Skip to content

Pattern: Merkle Tree

Advanced

One Liner

Hash leaves, then hash pairs upward to a root — verify any leaf's integrity in O(log n) without re-hashing the entire dataset.

Interactive Demo

Real-World Analogy

A tamper-evident shipping seal system. Each box gets a unique wax seal. Boxes are grouped into crates, each crate sealed with a stamp derived from all its box seals. Crates go into containers with their own master seal. If one item is swapped, every seal above it breaks — and you can find the tampered box by checking just log(n) seals instead of opening every box.

Core Idea

A Merkle tree is a binary tree of hashes. Each leaf node contains the hash of a data block. Each internal node contains the hash of its two children concatenated. The root hash is a fingerprint of the entire dataset. To verify a single leaf, you only need the "proof path" — the sibling hashes along the path from the leaf to the root — giving O(log n) verification.

text
                    Root Hash
                   H(H12 + H34)
                  /             \
              H12                H34
           H(H1+H2)          H(H3+H4)
            /    \             /    \
          H1      H2        H3      H4
          |       |         |       |
        Data A  Data B    Data C  Data D

  Verify Data C:
  ┌──────────────────────────────────────┐
  │ Need: H4 (sibling), H12 (uncle)     │
  │ Compute: H3 = hash(Data C)          │
  │          H34 = hash(H3 + H4)        │
  │          root = hash(H12 + H34)     │
  │ Compare: root == known root? ✓      │
  └──────────────────────────────────────┘
PropertyValue
Verification costO(log n) hashes per leaf
Tree constructionO(n) hashes
Space for proofO(log n) sibling hashes
Tamper detectionAny change flips the root hash

Try it yourself — verify a leaf's integrity by tracing the proof path, or tamper with data to see the root hash change:

Production Proof

ProjectSourceUsage
Gittree.c#L136-L171parse_tree_gently parses tree objects, each storing hashes of child blobs/trees. Git's object model is a Merkle DAG — every commit, tree, and blob is content-addressed by SHA-1. Changing a single byte in any file changes all hashes up to the root commit. This enables efficient diff, fetch (only transfer missing objects), and integrity verification with git fsck.
ZFSblkptr.c (OpenZFS)blkptr_verify validates block pointer checksums. Every block in ZFS stores a checksum of its contents in the parent block's pointer — forming a Merkle tree from data blocks up to the uberblock. This self-validating structure detects silent data corruption (bit rot) without a separate integrity database. The zpool scrub command walks this tree to verify every block.

**What you are asked to do:**
Answer these from the Merkle tree page:
(a) In the shipping-seal analogy, what kind of seal do containers get?
(b) What cost does the property table give for tree construction?
(c) Which command walks the ZFS tree to verify every block?

**Dataset content:**
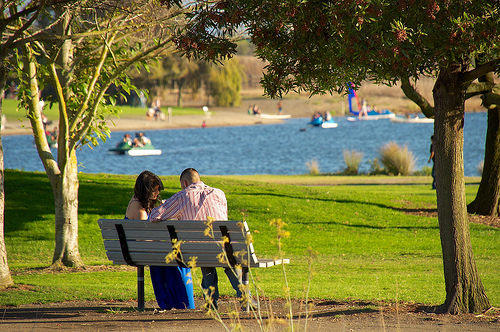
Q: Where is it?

**Answer space:**
(a) Their own master seal.
(b) O(n) hashes.
(c) zpool scrub.